• WHAT NEEDS TO BE DONE:
Please repeat, exactly and with nothing extra, the line containing "thumb mcp: (199, 287)" and every line after it up to the end of the material.

• RECORDS TO USE:
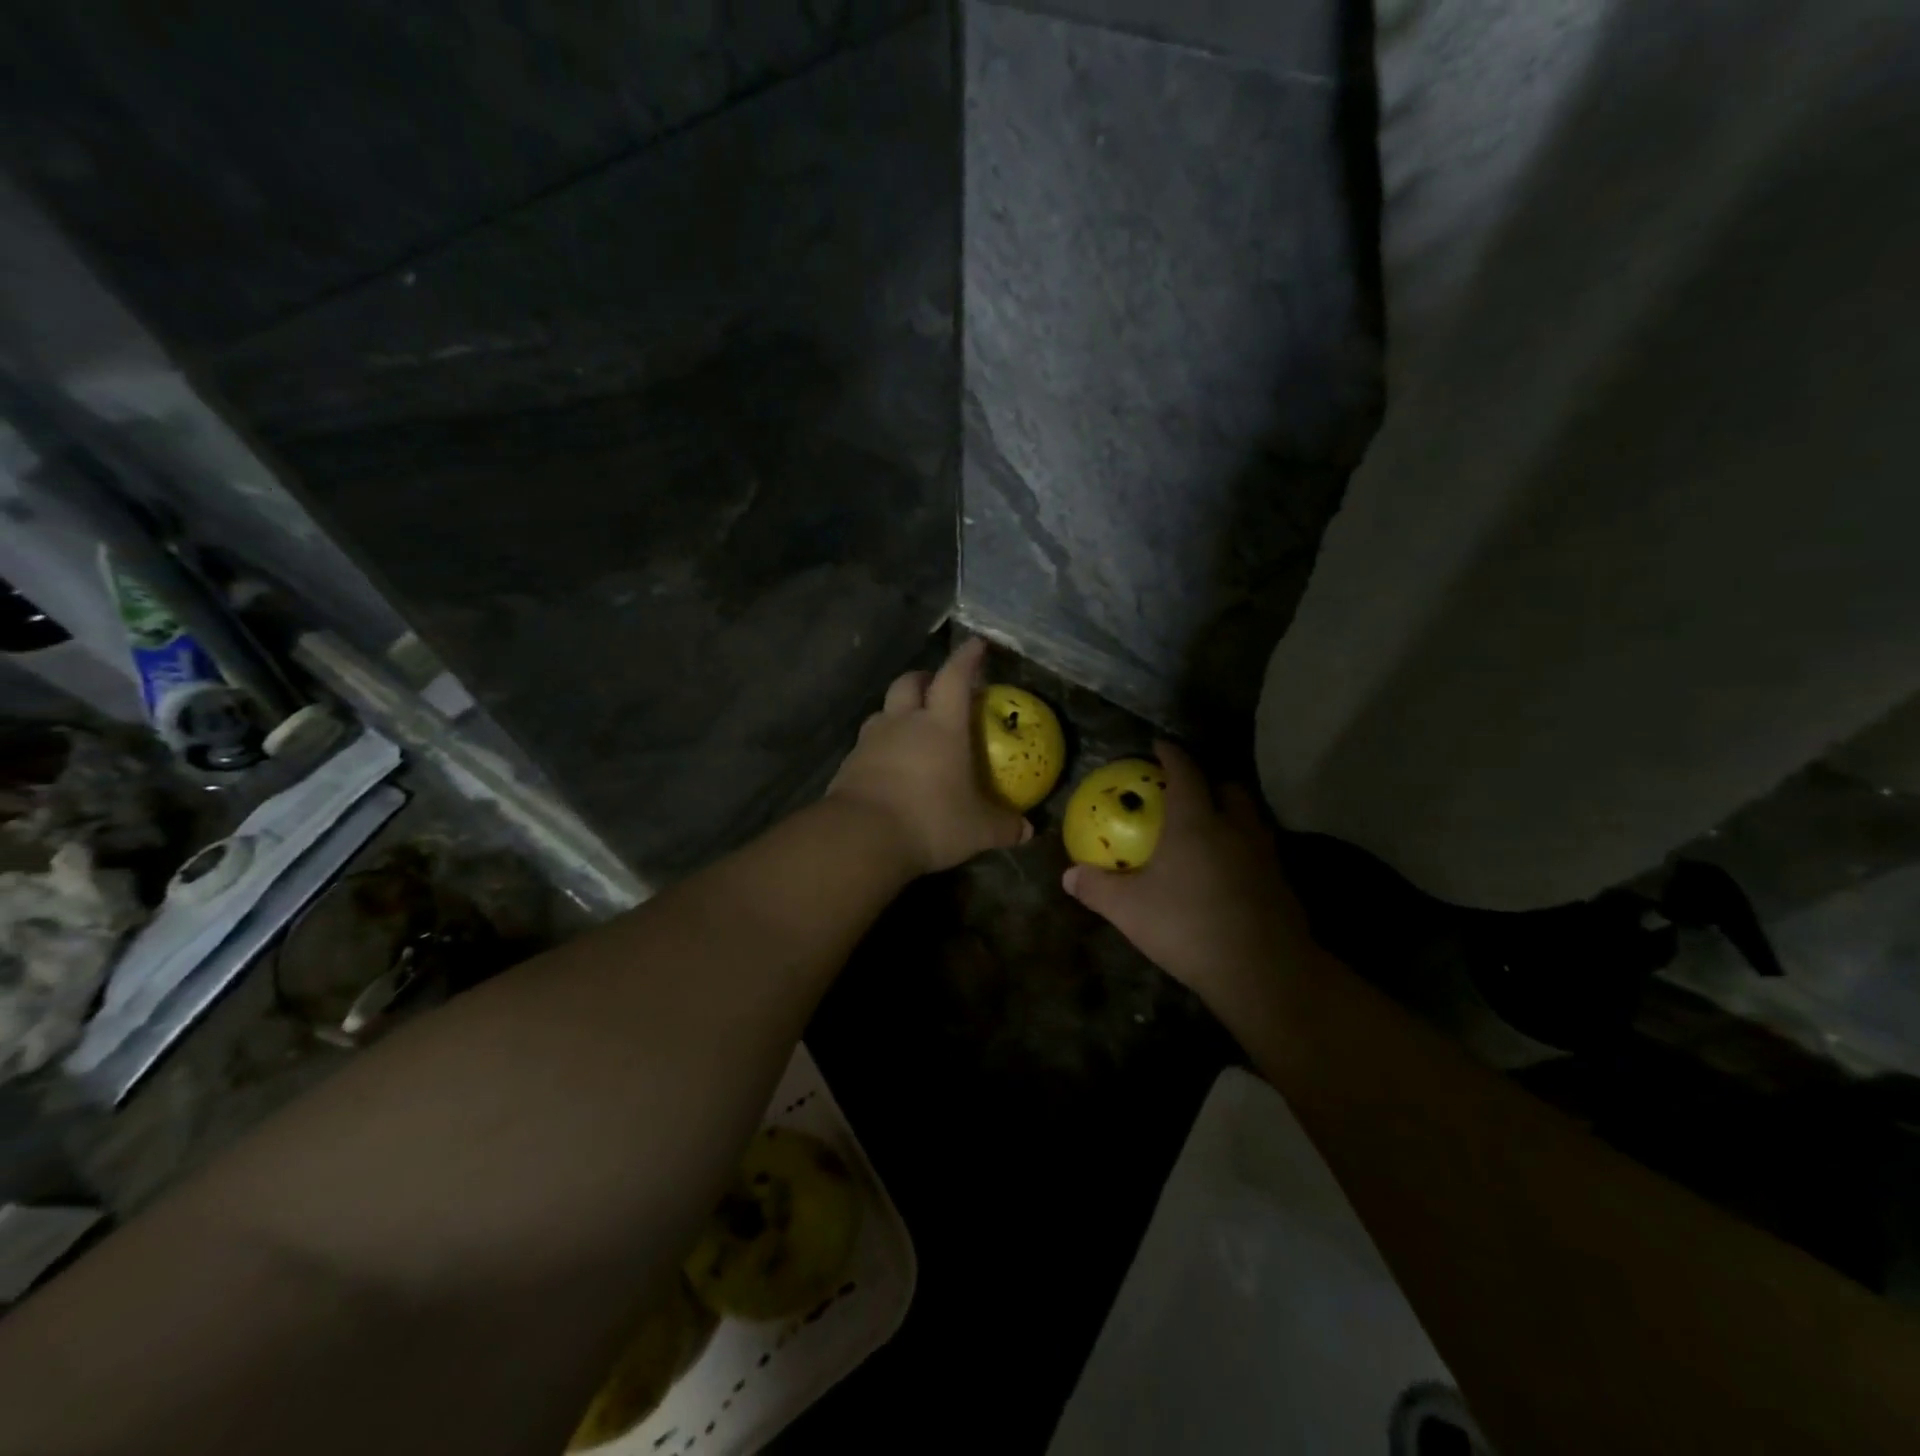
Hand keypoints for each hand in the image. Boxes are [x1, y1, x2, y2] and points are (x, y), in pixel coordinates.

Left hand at [826, 639, 1030, 875]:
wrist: (862, 836)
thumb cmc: (930, 821)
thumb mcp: (976, 829)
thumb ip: (1003, 826)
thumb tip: (1027, 830)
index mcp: (941, 725)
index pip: (955, 677)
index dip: (966, 658)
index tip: (976, 645)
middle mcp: (904, 722)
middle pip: (910, 683)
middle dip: (925, 678)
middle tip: (937, 687)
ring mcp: (872, 740)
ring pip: (884, 710)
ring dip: (898, 710)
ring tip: (910, 726)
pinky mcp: (850, 763)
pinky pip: (867, 742)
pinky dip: (880, 744)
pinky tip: (888, 763)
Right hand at [1063, 741, 1321, 1021]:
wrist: (1262, 971)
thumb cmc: (1188, 926)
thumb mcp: (1129, 909)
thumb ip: (1097, 888)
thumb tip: (1069, 875)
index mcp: (1195, 822)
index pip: (1185, 772)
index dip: (1171, 754)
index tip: (1160, 745)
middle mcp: (1234, 828)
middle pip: (1227, 788)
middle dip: (1208, 782)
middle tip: (1188, 793)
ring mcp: (1264, 855)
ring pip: (1250, 818)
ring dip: (1231, 814)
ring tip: (1211, 829)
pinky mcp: (1282, 883)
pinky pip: (1261, 850)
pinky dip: (1244, 848)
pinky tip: (1230, 872)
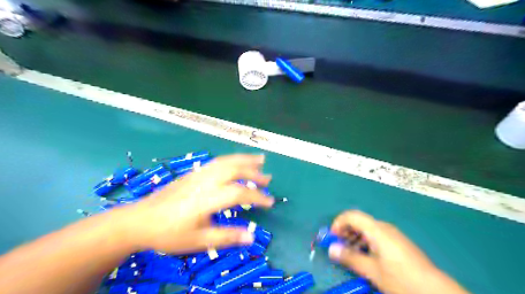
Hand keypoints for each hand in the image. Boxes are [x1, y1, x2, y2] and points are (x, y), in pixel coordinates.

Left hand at [118, 154, 274, 254]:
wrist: (139, 220)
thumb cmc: (169, 233)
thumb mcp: (198, 241)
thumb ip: (226, 237)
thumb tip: (251, 237)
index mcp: (207, 198)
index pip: (239, 192)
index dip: (258, 196)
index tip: (270, 202)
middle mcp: (205, 181)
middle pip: (234, 169)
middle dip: (254, 172)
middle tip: (268, 179)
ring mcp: (198, 174)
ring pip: (225, 161)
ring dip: (244, 159)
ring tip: (259, 159)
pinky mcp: (192, 173)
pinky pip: (216, 161)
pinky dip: (231, 159)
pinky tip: (236, 163)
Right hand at [327, 210, 466, 293]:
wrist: (436, 291)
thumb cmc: (401, 279)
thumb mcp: (372, 270)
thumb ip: (350, 257)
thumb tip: (331, 249)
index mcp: (377, 229)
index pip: (351, 215)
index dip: (338, 223)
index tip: (332, 238)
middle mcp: (383, 227)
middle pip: (358, 221)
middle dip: (344, 232)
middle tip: (338, 247)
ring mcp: (392, 234)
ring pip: (366, 229)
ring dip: (354, 238)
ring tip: (349, 255)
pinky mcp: (397, 242)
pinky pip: (375, 236)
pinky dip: (364, 243)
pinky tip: (364, 257)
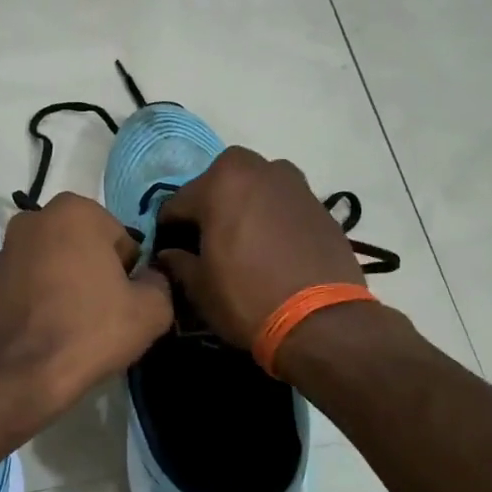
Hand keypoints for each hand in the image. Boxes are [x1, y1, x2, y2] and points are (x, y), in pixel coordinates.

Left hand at [0, 192, 172, 416]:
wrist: (18, 372)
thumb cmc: (89, 330)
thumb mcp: (151, 310)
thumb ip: (160, 282)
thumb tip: (150, 278)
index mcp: (76, 210)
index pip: (122, 241)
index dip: (129, 275)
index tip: (123, 303)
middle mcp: (36, 217)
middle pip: (87, 248)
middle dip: (97, 274)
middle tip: (101, 315)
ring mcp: (8, 247)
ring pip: (58, 265)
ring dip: (69, 285)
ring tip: (74, 325)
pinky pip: (33, 283)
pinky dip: (44, 299)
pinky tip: (49, 329)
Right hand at [150, 147, 366, 350]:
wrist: (322, 321)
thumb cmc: (247, 298)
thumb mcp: (199, 287)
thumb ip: (178, 262)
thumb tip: (169, 254)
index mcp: (221, 182)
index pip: (178, 203)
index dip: (169, 231)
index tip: (170, 253)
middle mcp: (259, 169)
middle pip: (220, 184)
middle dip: (209, 208)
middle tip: (208, 244)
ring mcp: (294, 184)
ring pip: (255, 190)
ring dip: (243, 208)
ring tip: (243, 244)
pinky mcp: (320, 205)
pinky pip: (282, 205)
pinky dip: (271, 219)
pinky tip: (272, 250)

• SOLUTION TO THE EXERCISE:
thumb mcp: (199, 287)
thumb ip: (178, 262)
thumb tip: (169, 254)
index mcp: (221, 182)
index pip: (178, 203)
index dip: (169, 231)
index tip: (170, 253)
middle mcp: (259, 169)
middle pip: (220, 184)
middle dip: (209, 208)
middle tip: (208, 244)
ring mcp: (294, 184)
ring pip: (255, 190)
ring dip: (243, 208)
ring tip: (243, 244)
pinky mcp: (320, 205)
pinky pip: (282, 205)
pinky dip: (271, 219)
pinky tip: (272, 250)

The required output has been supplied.